_练习_.
#1 把正文里这句话译成英文:"通过阅读源码, 选择从ViewRootImpl的scheduleTraversals函数入手"。
#2 接着讲 Android 测量、布局、绘制源码的正文往下写。

_正文_.
################

[Android] Measure,Layout,Draw 源码阅读
Android Measure,Layout,Draw 源码阅读
Android View的测量、布局、绘制过程详解(上)_>进阶的程序员>的博客-CSDN博客
Android View的测量、布局、绘制过程详解(下)_>进阶的程序员>的博客-CSDN博客
根据这两篇文章,我对 measure/layout/draw 的原理有了初步了解, 但这系列函数调用的时机还不是很清楚,以及他们与view生命周期的关系
scheduleTraversals
通过阅读源码, 选择从ViewRootImpl的scheduleTraversals函数入手
// ViewRootImpl.java
void scheduleTraversals() {
// 防止重入
if (!mTraversalScheduled) {
mTraversalScheduled = true;
mTraversalBarrier = mHandler.getLooper().getQueue().postSyncBarrier();
// 关键代码,注册 vsync mTraversalRunnable 回调
mChoreographer.postCallback(
Choreographer.CALLBACK_TRAVERSAL, mTraversalRunnable, null);
if (!mUnbufferedInputDispatch) {
scheduleConsumeBatchedInput();
}
notifyRendererOfFramePending();
pokeDrawLockIfNeeded();
}
}
// 一条初始化的调用路径
PhoneWindow::setContentView()
View::requestApplyInsets()
ViewParent::requestFitSystemWindows()
// 其他调用场景 ViewRootImpl.java
requestLayout()
invalidate()
{request,clear}ChildFocus()
handleAppVisibility()
handleGetNewSurface()
DisplayListener::onDisplayChanged()

################

_数据摘录_.
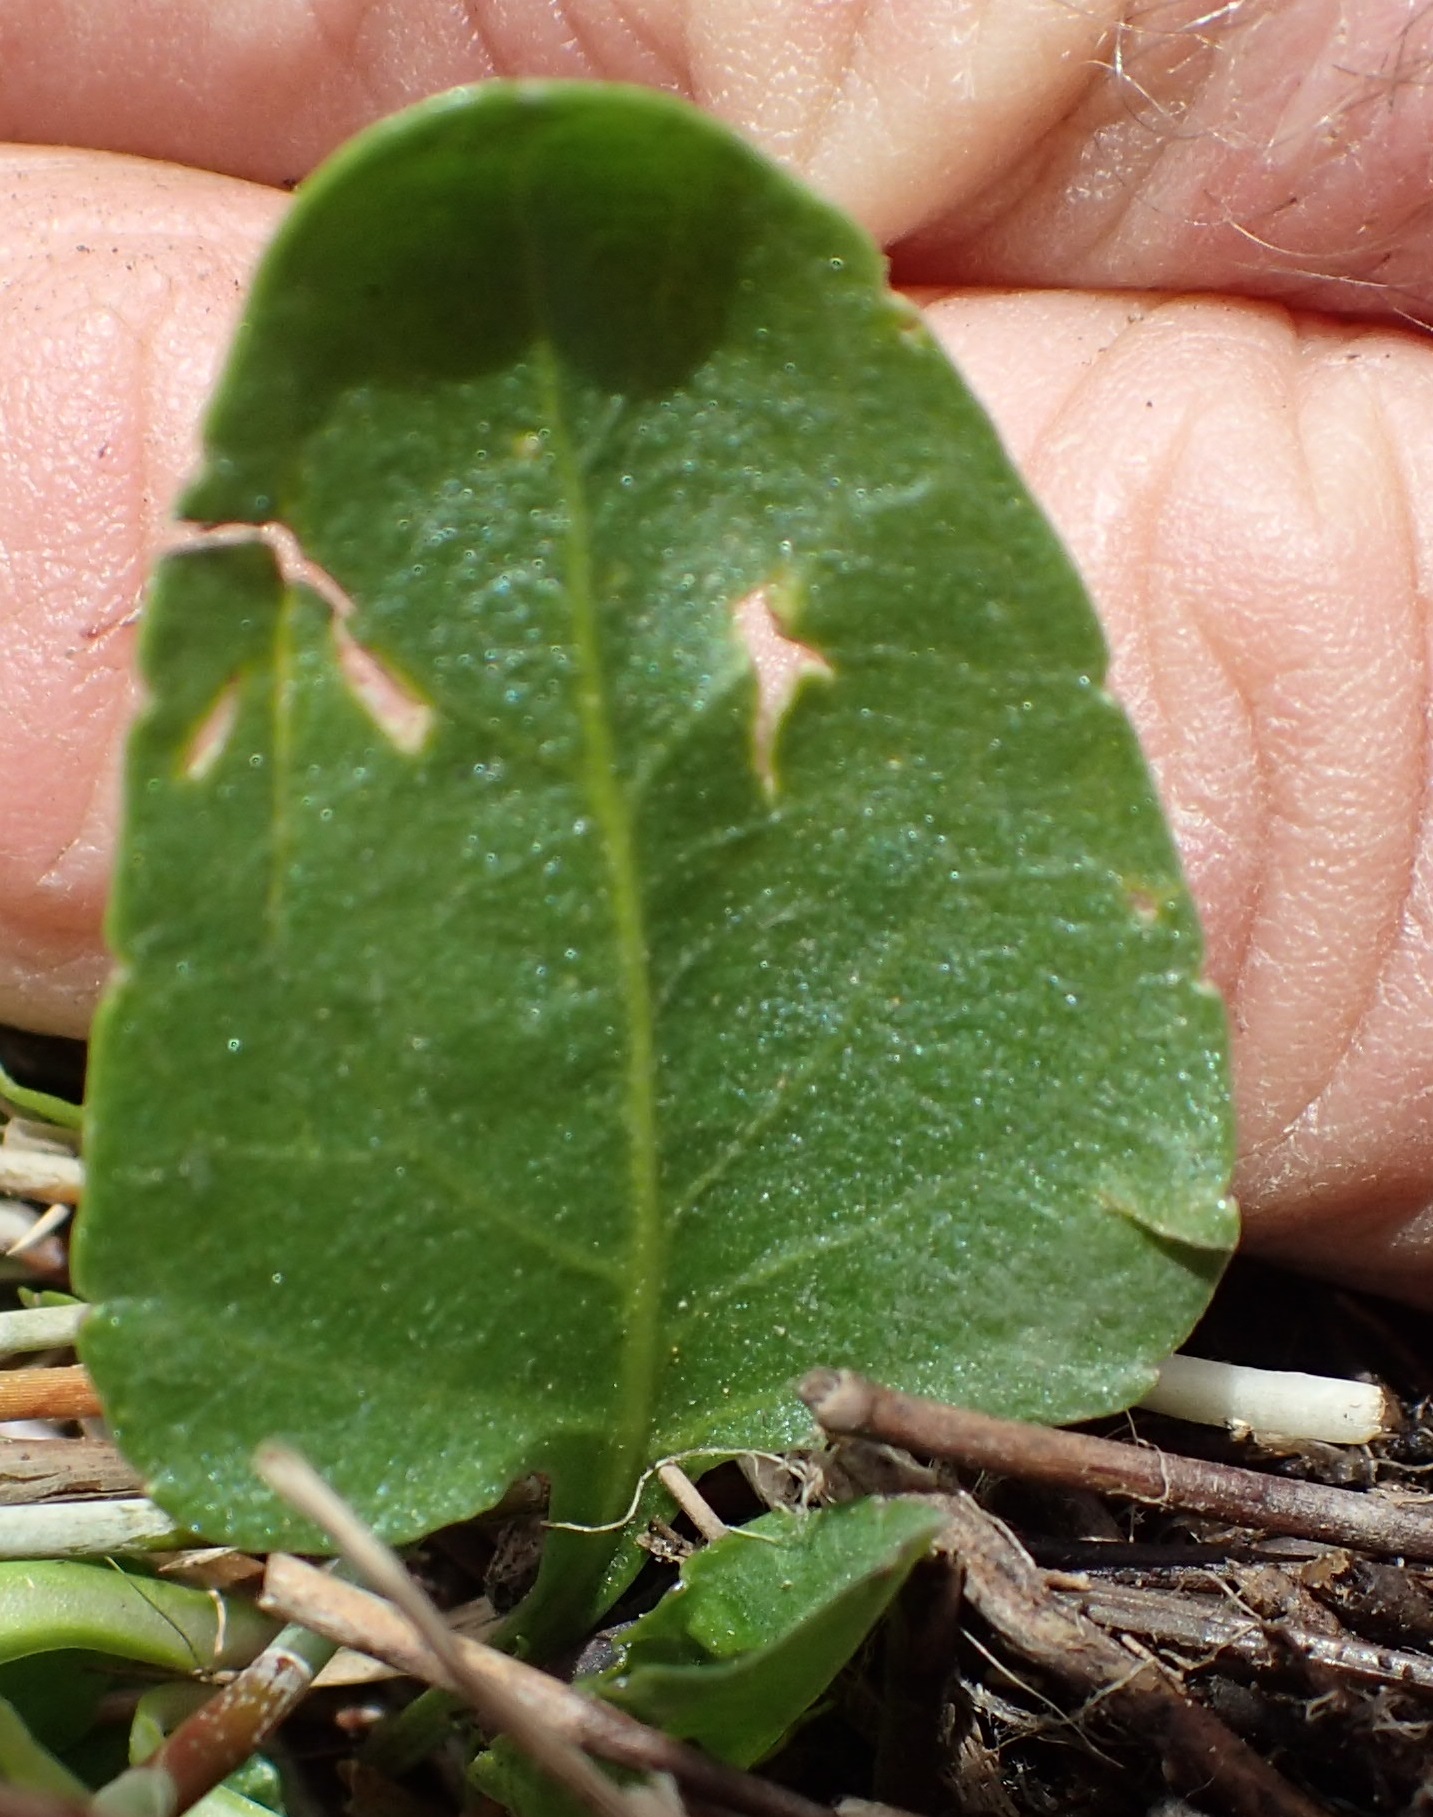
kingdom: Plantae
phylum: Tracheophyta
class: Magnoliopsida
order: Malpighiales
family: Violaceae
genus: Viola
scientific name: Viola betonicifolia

################

_各题答案_.
#1 After reading the source code, I chose to start with the scheduleTraversals function of ViewRootImpl.

#2
注册完成后会在 vsync 发生后触发 doTraversal
void doTraversal() {
// 下一帧可以继续 doTraversal
if (mTraversalScheduled) {
mTraversalScheduled = false;
// 移除 sync barrier
mHandler.getLooper().getQueue().removeSyncBarrier(mTraversalBarrier);
// method tracing
if (mProfile) {
Debug.startMethodTracing("ViewAncestor");
}
performTraversals();
if (mProfile) {
Debug.stopMethodTracing();
mProfile = false;
}
}
}
performTraversals()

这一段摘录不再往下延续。